If you doubt that issues of race permeate our lives, the first fifteen minutes of David Mamet's excellent "Race" should change your mind. The show opened on Broadway in a two act version in 2009, but has been trimmed with excellent results to an 85 minute one act in the current ACT production. It is precise and crisp, with perfect casting and issues that you will revisit for days afterwards.
Jack Lawson (Anthony Fusco, on left above) and Henry Brown (Chris Butler) are law partners. They smell a big case when Charles Strickland walks in their door, asking for representation in a case where he has been accused of the rape of a black woman in a hotel.
Strickland (Kevin O'Rourke) looks like Mitt Romney. He is everything a jury will dislike: rich, aloof, entitled and, worst of all, white. He appears to be guilty, though he proclaims innocence, something the experienced lawyers know has nothing to do with conviction or acquittal.

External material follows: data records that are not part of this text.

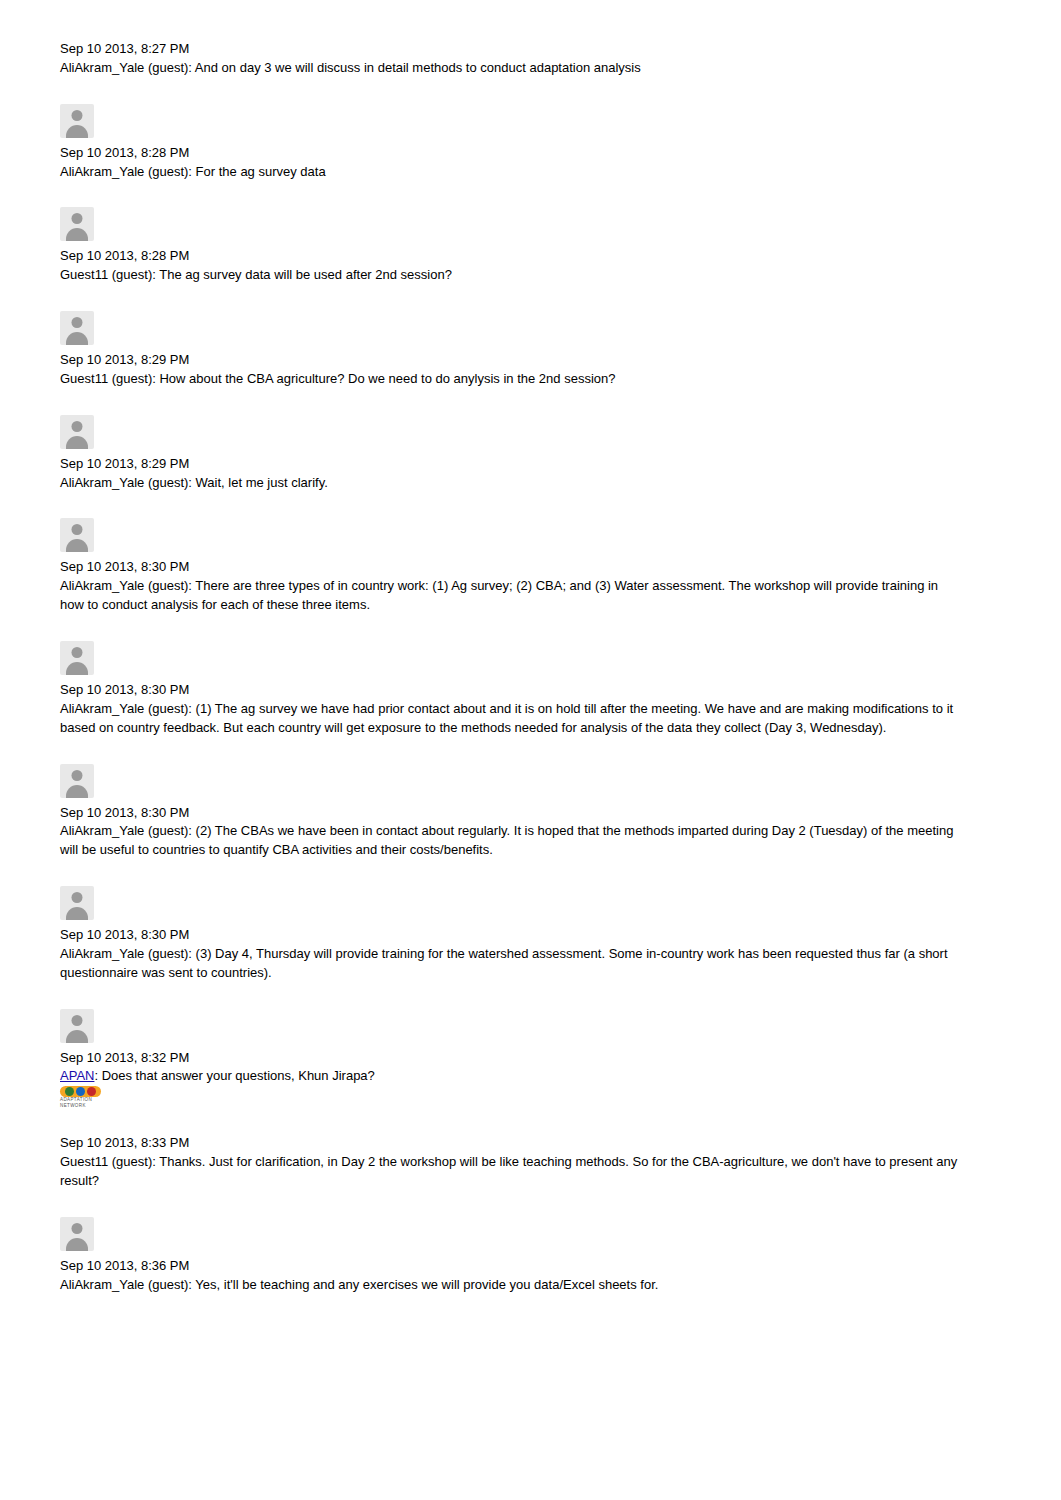Sep 10 2013, 8:27 PM
AliAkram_Yale (guest): And on day 3 we will discuss in detail methods to conduct adaptation analysis
Sep 10 2013, 8:28 PM
AliAkram_Yale (guest): For the ag survey data
Sep 10 2013, 8:28 PM
Guest11 (guest): The ag survey data will be used after 2nd session?
Sep 10 2013, 8:29 PM
Guest11 (guest): How about the CBA agriculture? Do we need to do anylysis in the 2nd session?
Sep 10 2013, 8:29 PM
AliAkram_Yale (guest): Wait, let me just clarify.
Sep 10 2013, 8:30 PM
AliAkram_Yale (guest): There are three types of in country work: (1) Ag survey; (2) CBA; and (3) Water assessment. The workshop will provide training in how to conduct analysis for each of these three items.
Sep 10 2013, 8:30 PM
AliAkram_Yale (guest): (1) The ag survey we have had prior contact about and it is on hold till after the meeting. We have and are making modifications to it based on country feedback. But each country will get exposure to the methods needed for analysis of the data they collect (Day 3, Wednesday).
Sep 10 2013, 8:30 PM
AliAkram_Yale (guest): (2) The CBAs we have been in contact about regularly. It is hoped that the methods imparted during Day 2 (Tuesday) of the meeting will be useful to countries to quantify CBA activities and their costs/benefits.
Sep 10 2013, 8:30 PM
AliAkram_Yale (guest): (3) Day 4, Thursday will provide training for the watershed assessment. Some in-country work has been requested thus far (a short questionnaire was sent to countries).
Sep 10 2013, 8:32 PM
APAN: Does that answer your questions, Khun Jirapa?
Adaptation Network
Sep 10 2013, 8:33 PM
Guest11 (guest): Thanks. Just for clarification, in Day 2 the workshop will be like teaching methods. So for the CBA-agriculture, we don't have to present any result?
Sep 10 2013, 8:36 PM
AliAkram_Yale (guest): Yes, it'll be teaching and any exercises we will provide you data/Excel sheets for.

The legal system is about only three things, says Lawson: "hatred, fear and envy." A jury will automatically hate and fear their wealthy client.
A third lawyer in the firm is Susan (Susan Heyward), whose position becomes more and more convoluted as time goes on. She is an attorney, but she is also a black woman who is convinced Strickland is guilty. She knows in her heart that due to his influence her client will probably walk. This puts her in an uncomfortable situation.
Mamet's dialogue is brilliant and incisive. It is hard to know which pillar of American values is being hit hardest -- the law, sex, race, privilege or just plain humanity. All people are stupid and prone to blindness, Lawson says. Jews feel guilt. Blacks feel shame. It's all about feelings of inferiority or guilt about superiority. The lawyer's job is to simply tell a better story to the jury than the other lawyer does.
Whatever David Mamet is feeling these days, we are sure of one thing: we wouldn't want to be his lawyer.
RATINGS: ☼ ☼ ☼ ☼
The San Francisco Theater Blog Awards Divison awards "Race" Four Stars. It is brilliant theater -- the cast (especially Butler and Fusco), Irene Lewis's flawless direction and Chris Barreca's law office set (another of those A.C.T. sets that makes you smile in anticipation the second you turn the corner and see the stage) couldn't be much better. Most of all, Mamet's plot leads us towards an ending we do not expect, while at the same time forcing us to face uncomfortable truths about ourselves and our world.
It is interesting to this reviewer, and a point to consider for a perspective audience, that many reviewers across the country have not been enthusiastic about this show. It is hard to see how that could be, unless possibly the subject matter -- race, especially -- is just too uncomfortable. Perhaps lines like this one -- when Henry reminds Jack that a preacher's testimony will not be able to be impeached because "white clergymen are allowed to say fuck, nigger and bitch in one sentence" -- are too much for us still.
Don't miss "Race." Maybe you'll figure out who's winning.